-- Records to use follows --

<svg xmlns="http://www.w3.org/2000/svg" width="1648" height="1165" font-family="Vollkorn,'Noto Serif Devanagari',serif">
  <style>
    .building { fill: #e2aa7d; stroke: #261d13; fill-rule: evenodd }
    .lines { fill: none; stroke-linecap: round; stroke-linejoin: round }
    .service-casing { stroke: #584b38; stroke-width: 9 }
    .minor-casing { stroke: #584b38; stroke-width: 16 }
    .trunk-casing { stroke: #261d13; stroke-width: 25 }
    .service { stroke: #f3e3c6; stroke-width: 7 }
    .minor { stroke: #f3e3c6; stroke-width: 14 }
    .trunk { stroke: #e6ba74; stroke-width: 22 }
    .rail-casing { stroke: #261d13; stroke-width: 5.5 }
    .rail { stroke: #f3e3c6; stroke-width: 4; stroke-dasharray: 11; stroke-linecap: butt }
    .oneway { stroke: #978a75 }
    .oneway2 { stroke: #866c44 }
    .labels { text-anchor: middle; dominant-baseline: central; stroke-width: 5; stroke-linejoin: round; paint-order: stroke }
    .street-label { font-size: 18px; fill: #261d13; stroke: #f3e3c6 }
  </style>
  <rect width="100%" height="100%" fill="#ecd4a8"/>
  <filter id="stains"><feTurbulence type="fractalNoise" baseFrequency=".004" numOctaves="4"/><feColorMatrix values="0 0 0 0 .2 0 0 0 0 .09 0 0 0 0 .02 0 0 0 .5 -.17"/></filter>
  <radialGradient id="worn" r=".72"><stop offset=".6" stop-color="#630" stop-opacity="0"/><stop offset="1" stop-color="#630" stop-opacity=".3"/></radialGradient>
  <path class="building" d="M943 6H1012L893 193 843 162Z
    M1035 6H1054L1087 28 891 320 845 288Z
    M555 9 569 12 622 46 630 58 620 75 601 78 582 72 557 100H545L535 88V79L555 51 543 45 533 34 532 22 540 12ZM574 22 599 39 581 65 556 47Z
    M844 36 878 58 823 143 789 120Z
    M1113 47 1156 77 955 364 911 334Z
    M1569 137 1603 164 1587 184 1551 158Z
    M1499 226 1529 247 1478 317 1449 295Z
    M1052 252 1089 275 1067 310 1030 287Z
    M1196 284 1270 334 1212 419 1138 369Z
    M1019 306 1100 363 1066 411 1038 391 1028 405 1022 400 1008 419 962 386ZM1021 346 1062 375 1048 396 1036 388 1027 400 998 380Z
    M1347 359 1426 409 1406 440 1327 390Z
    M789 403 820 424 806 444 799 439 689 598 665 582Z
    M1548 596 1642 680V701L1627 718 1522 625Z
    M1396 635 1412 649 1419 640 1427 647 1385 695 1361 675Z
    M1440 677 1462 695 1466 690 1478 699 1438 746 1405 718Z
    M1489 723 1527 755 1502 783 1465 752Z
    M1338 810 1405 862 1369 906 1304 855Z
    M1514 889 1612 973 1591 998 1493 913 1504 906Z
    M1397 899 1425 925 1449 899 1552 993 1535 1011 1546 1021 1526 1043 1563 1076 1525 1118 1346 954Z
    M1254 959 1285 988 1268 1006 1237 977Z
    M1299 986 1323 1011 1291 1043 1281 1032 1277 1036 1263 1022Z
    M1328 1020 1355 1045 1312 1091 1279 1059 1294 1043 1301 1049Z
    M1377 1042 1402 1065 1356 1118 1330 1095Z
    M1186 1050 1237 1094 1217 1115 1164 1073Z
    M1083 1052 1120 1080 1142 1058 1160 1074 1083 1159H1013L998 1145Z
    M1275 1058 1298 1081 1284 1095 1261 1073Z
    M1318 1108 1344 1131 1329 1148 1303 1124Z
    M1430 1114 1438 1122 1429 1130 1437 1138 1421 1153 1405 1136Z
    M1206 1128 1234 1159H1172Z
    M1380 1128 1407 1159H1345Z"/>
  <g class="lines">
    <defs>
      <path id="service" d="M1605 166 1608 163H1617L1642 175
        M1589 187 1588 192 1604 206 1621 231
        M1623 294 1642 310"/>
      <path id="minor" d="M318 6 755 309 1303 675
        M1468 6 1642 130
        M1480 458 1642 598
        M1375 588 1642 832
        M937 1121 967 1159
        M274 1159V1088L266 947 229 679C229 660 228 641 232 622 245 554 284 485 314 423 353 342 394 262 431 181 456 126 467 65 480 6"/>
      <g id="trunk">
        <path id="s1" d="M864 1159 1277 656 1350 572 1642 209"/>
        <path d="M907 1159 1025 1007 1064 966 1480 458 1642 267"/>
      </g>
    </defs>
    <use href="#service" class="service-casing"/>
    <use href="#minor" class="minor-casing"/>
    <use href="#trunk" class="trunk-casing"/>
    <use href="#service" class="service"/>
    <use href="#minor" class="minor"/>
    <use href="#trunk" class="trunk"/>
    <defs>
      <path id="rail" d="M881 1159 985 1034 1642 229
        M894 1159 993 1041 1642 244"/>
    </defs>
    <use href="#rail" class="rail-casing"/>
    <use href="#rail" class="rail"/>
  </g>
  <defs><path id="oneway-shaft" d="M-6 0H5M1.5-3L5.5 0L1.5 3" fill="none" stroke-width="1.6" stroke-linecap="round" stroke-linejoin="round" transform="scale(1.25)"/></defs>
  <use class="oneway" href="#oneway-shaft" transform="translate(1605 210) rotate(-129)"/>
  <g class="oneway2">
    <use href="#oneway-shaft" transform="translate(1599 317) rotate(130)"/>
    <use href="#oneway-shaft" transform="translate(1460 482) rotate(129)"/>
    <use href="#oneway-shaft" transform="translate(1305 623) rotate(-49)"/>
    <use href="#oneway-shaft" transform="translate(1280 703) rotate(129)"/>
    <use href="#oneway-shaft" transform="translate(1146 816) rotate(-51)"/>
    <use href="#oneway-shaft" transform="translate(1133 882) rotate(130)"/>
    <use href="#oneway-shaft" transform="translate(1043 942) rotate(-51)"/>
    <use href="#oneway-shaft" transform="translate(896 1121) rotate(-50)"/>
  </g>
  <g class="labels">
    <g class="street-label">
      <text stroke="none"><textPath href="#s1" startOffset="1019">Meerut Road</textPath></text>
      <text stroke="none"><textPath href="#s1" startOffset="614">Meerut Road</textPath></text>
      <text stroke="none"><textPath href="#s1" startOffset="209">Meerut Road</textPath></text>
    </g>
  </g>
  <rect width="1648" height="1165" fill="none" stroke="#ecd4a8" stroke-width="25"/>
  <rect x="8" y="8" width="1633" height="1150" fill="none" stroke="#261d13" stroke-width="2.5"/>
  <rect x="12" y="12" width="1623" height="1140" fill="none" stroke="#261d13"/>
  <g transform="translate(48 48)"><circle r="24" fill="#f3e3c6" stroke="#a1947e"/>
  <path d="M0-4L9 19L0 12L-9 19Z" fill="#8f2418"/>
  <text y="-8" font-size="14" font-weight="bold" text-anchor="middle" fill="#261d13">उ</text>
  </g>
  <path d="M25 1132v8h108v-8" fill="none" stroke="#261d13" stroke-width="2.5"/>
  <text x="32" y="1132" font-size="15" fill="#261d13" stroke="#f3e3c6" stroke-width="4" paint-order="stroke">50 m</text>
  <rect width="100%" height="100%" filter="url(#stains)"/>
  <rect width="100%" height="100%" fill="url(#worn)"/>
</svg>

-- Records to use concluded --

▶ _Task brief_
Go through the entries and copy every line with "linecap".

▶ _Exercise result_
    .lines { fill: none; stroke-linecap: round; stroke-linejoin: round }
    .rail { stroke: #f3e3c6; stroke-width: 4; stroke-dasharray: 11; stroke-linecap: butt }
  <defs><path id="oneway-shaft" d="M-6 0H5M1.5-3L5.5 0L1.5 3" fill="none" stroke-width="1.6" stroke-linecap="round" stroke-linejoin="round" transform="scale(1.25)"/></defs>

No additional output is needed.